Roger Corman, who has not produced a decent film in the last fifteen years, must have been saving up all his creative forces for this entertaining bit of science fiction-horror.
John Hurt plays a scientist in 2031 who is working on a new weapon for the government that implodes the enemy and makes them disappear, usually through a time slip into another time. Hurt himself is sucked in back to 1831, and meets Dr. Frankenstein, who is mourning the loss of his younger brother. The brother was killed by the Monster, but an innocent girl is blamed and plans are made to execute her. Hurt discovers Mary Godwin (soon to be Mary Shelley) and enlists her aid in helping the girl. The girl is executed despite their efforts, and Hurt meets up with Lord Byron and Percy Shelley, while trying to stop the Monster from killing again. Eventually, Hurt decides to stop Frankenstein using the very technology that sent him to 1831 in the first place.
John Hurt is a revelation here in a leading role. Stripped of the weird characters he is too often asked to play, he comes across as completely normal and very good. Bridget Fonda is also good as Mary Godwin. Raul Julia makes a great Dr. Frankenstein, eschewing the hysterics of past mad doctors. Michael Hutchence as Shelley and Jason Patric as Byron are rather funny as the nineteenth century's versions of free loving hippies. Their scenes are too few.

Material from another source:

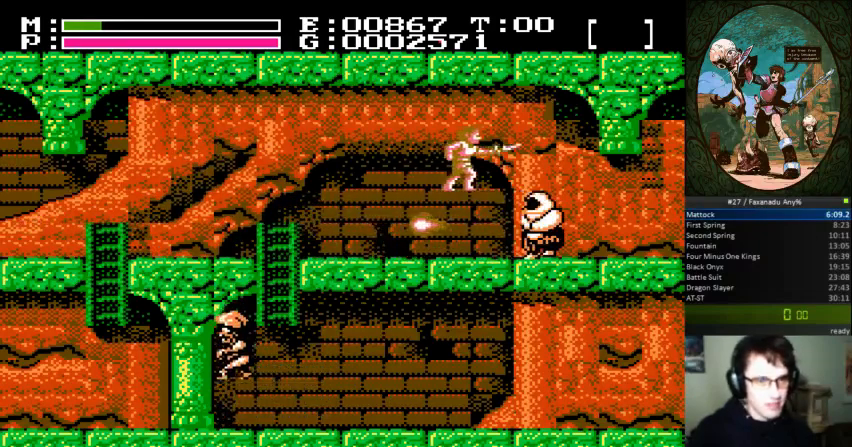
{"buttons": ["DPAD_RIGHT"], "events": [[67, "B", "down"], [433, "B", "up"]]}
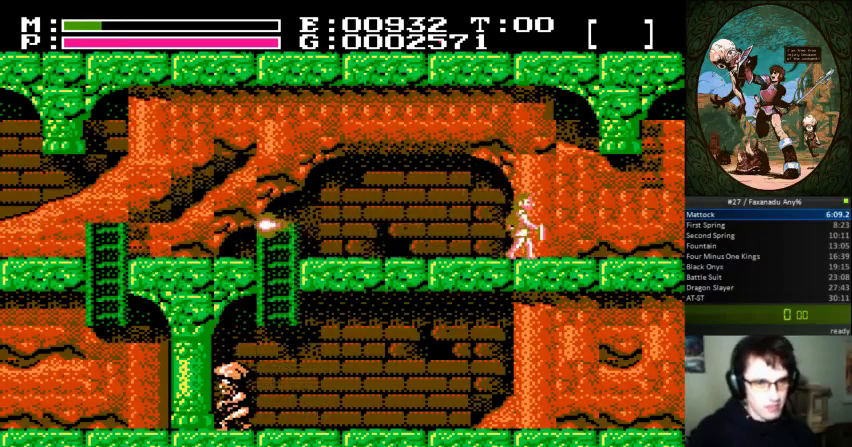
{"buttons": ["DPAD_RIGHT"], "events": []}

This was Corman's first directorial effort in twenty some odd years, but he has a very good touch with the camera. The special effects, especially involving the time slip cloud, are impressive without seeming cheap. The ending does get a little too allegorical, and the effects inside the future city's brain do look cheap, but the whole film was a positive experience. Frankenstein's Monster here is one of the scariest of all time. The stitched eyeballs are gross, and his appearance is genuinely hideous. He can speak, no mumbling and shuffling here. I would put this film on par with "Time After Time" and "Somewhere in Time," two other films that used their stories to compel the plot forward, not a bunch of special effects.
I recommend Frankenstein Unbound to both science fiction and horror fans. (* * * * *) out of five stars.